Сняв телефонную трубку, он набрал какого-то Алимова. Перекинувшись с ним несколькими фразами, он положил трубку и посмотрев на дежурного сержанта, отдал распоряжение отвести меня в подвал.
Дежурный поднял меня со стула и отвел в сырое подвальное помещение. Когда я вошел в него, я оказался в самой настоящей комнате дознания. Комната психологического воздействия на подозреваемого. На стенах висели цепи с оковами, нечто похожие на дыбы. Справа стоял столик с большой лампой. По левую руку кушетка с какими-то двумя приборами с клеймами. С потолков монотонно и противно капала вода. От увиденного у меня мурашки по спине побежали.
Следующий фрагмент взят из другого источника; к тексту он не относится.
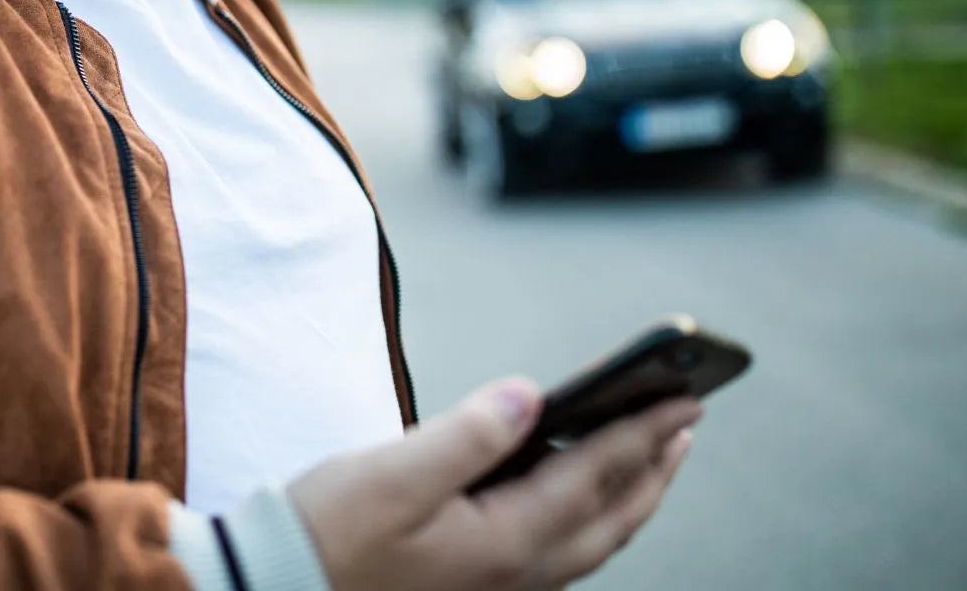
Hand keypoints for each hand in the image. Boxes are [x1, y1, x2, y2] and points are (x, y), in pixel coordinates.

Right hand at [287, 377, 699, 589]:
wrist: (280, 590)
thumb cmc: (327, 537)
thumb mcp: (392, 475)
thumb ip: (467, 434)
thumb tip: (528, 395)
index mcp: (505, 541)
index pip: (596, 475)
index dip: (644, 432)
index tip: (683, 398)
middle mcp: (516, 573)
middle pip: (613, 518)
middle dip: (656, 468)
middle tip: (685, 424)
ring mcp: (499, 587)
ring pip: (592, 542)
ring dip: (630, 496)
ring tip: (650, 458)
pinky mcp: (476, 586)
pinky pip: (561, 555)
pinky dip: (590, 521)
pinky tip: (577, 502)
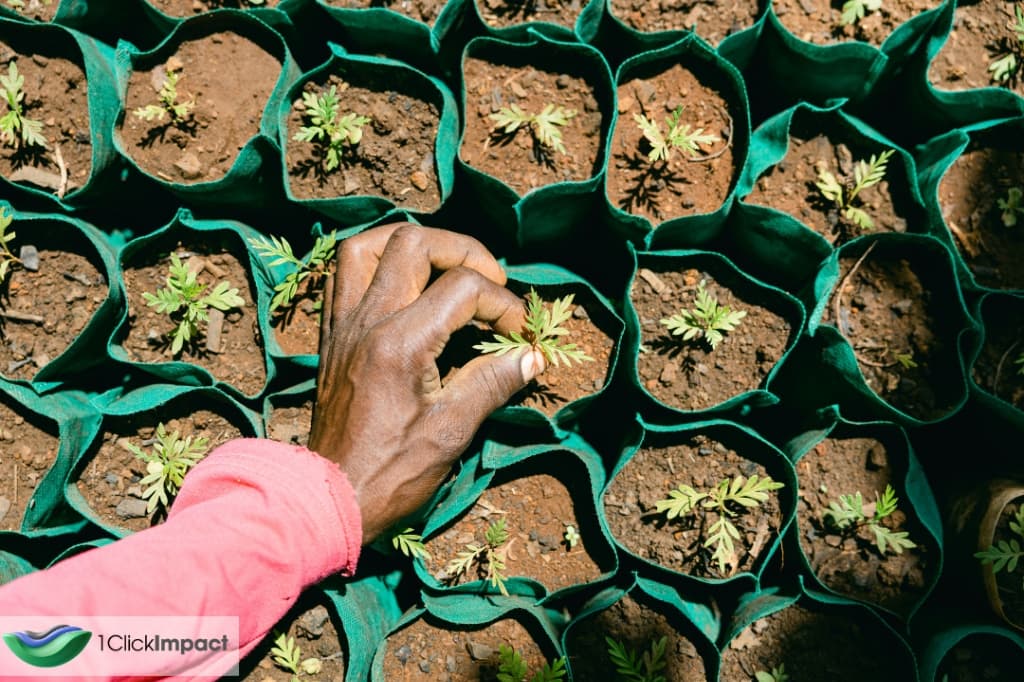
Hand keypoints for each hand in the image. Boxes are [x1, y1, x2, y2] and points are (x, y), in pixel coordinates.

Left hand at [309, 223, 544, 542]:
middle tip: (490, 282)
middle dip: (464, 252)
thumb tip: (531, 356)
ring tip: (445, 266)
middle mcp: (367, 321)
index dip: (504, 304)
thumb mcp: (451, 431)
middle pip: (415, 243)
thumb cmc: (391, 472)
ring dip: (413, 244)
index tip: (520, 335)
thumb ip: (492, 382)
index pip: (463, 288)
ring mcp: (343, 325)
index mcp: (400, 343)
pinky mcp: (331, 336)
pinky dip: (377, 262)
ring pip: (369, 245)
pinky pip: (344, 274)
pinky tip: (403, 282)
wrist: (328, 498)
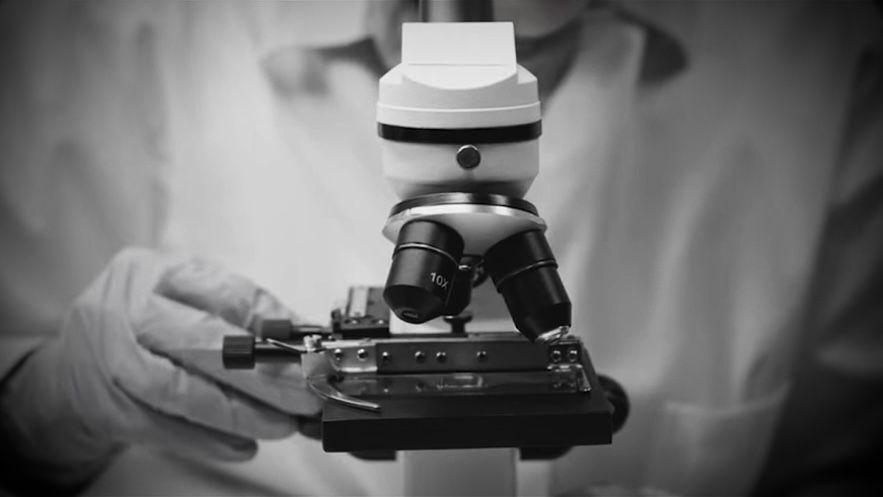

Зубов присел за стол, где стояла та самая большая лампа и приказал присесть напротив него. Дежурный, пододвинув ногой стул, резко толкнул меня на него.
– Ну так что, отпираться дальше будем? Или все-таки признаешься в содеянном? – спокойно закуривая папиросу, спросил он.
– Ну гражданин капитан, я же правду вам говорю! Пожалуйста, отпустите меня. Я ни в чем не виноват! – жалобно умоляя его.
Зубов включил эту самую лампу и направил её мне в лицо. Свет был на столько ярким, что ослепили меня еще больше. Мучительная резь в глазах заставляла меня еще более проливать слёзы. Попытки отвернутся от прямых световых лучей пресекал конвоир. Он держал мою голову в этом направлении, с силой сжимая одной рукой нижнюю челюсть, а другой верхние веки.